Markt für UO-Membranelemente wächst

Vesselle betonte die Verbundenheit mit dem Standort und der Region: „2011 – noch ohne den Membranbetrieb – hatten wir in Bitterfeld etwa 100 Mitarbeiter. Inzwischen ist diese Zahl auf rund 160 angewachsen und wird weiter steigen. Wir schätzen Ausbildungsstand, Engagement und Zuverlässigkeit der hiesigen Mitarbeiter, denen wir unseren Erfolg maßgeblich verdanken.“

Der Markt für UO-Membranelemente wird nach aktueller Einschätzung auch in den kommenden Jahren mit jährlich zehn Prozent (CAGR 2015-2020) überdurchschnittlich stark wachsen. Lanxess hat aufgrund der bereits nahezu vollständigen Auslastung des Betriebs beschlossen, die entsprechende Kapazität am Standort Bitterfeld zu verdoppeln. Die zusätzlichen Kapazitäten werden voraussichtlich im zweiten Halbjahr 2017 zur Verfügung stehen. Bis zu zehn weitere Arbeitsplätze werden dabei geschaffen.

Lanxess engagiert sich in vielfältiger Weise am Standort Bitterfeld – auch im Bereich Forschung & Entwicklung.
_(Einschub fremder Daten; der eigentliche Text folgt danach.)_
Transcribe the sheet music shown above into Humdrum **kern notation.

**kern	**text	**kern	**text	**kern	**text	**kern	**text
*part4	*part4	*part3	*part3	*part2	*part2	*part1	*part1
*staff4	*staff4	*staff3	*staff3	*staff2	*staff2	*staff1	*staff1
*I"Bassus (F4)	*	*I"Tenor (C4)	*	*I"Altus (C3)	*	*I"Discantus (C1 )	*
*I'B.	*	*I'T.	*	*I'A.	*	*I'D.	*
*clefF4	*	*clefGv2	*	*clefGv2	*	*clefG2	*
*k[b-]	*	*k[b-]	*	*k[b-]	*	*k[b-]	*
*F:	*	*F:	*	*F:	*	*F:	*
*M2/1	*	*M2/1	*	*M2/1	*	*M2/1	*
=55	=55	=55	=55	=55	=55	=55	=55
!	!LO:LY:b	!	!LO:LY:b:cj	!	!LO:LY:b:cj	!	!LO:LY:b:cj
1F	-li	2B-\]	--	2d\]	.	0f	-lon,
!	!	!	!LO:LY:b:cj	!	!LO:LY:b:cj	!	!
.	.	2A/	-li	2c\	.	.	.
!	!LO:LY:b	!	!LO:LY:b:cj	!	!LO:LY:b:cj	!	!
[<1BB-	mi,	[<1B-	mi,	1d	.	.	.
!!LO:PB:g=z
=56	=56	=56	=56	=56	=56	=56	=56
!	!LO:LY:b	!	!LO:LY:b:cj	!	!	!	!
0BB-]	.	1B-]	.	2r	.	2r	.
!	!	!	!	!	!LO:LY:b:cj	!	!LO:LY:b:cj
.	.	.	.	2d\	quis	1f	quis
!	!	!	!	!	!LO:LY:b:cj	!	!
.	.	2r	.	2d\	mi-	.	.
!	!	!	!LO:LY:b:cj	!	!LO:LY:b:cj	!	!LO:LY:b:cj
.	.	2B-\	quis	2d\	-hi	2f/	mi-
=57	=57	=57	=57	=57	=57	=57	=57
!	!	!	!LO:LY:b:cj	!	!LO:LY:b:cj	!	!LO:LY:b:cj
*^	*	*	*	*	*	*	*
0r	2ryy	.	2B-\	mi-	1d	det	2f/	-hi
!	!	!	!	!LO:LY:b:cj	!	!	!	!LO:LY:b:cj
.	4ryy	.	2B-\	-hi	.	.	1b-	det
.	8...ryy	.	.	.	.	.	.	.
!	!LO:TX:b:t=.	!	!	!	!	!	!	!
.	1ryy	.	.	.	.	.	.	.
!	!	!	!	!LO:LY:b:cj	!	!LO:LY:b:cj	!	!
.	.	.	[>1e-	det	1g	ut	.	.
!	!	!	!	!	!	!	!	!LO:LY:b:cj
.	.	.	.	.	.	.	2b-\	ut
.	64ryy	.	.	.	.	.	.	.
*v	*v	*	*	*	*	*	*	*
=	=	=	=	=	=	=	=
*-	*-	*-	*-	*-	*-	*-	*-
Vesselle dazu: „Wir forschen kontinuierlich auf allen Gebieten der modernen Wasserbehandlung, um unseren Kunden auch künftig die entsprechende Kompetenz aus einer Hand bieten zu können.“ Dazu unterhält Lanxess Kooperationen mit Hochschulen und anderen Forschungseinrichtungen in der Region, etwa den Fraunhofer-Instituten für Fabrikbetrieb und -automatisierung (IFF) in Magdeburg sowie für Mikrostruktur von Werkstoffen und Systemen (IMWS) in Halle.

Insgesamt sind seit der Erweiterung am Standort 18 junge Menschen bei der IAB Ionenaustauscher GmbH ins Berufsleben gestartet, acht von ihnen befinden sich derzeit in der Ausbildung. Nach ihrem Abschluss haben diese Chemikanten, Chemielaboranten, Industriemechaniker und Elektroniker für Automatisierungstechnik gute Karrierechancen, nicht zuletzt auch im Unternehmen selbst. Von den zehn bisherigen Absolventen in diesem Zeitraum wurden sieben übernommen.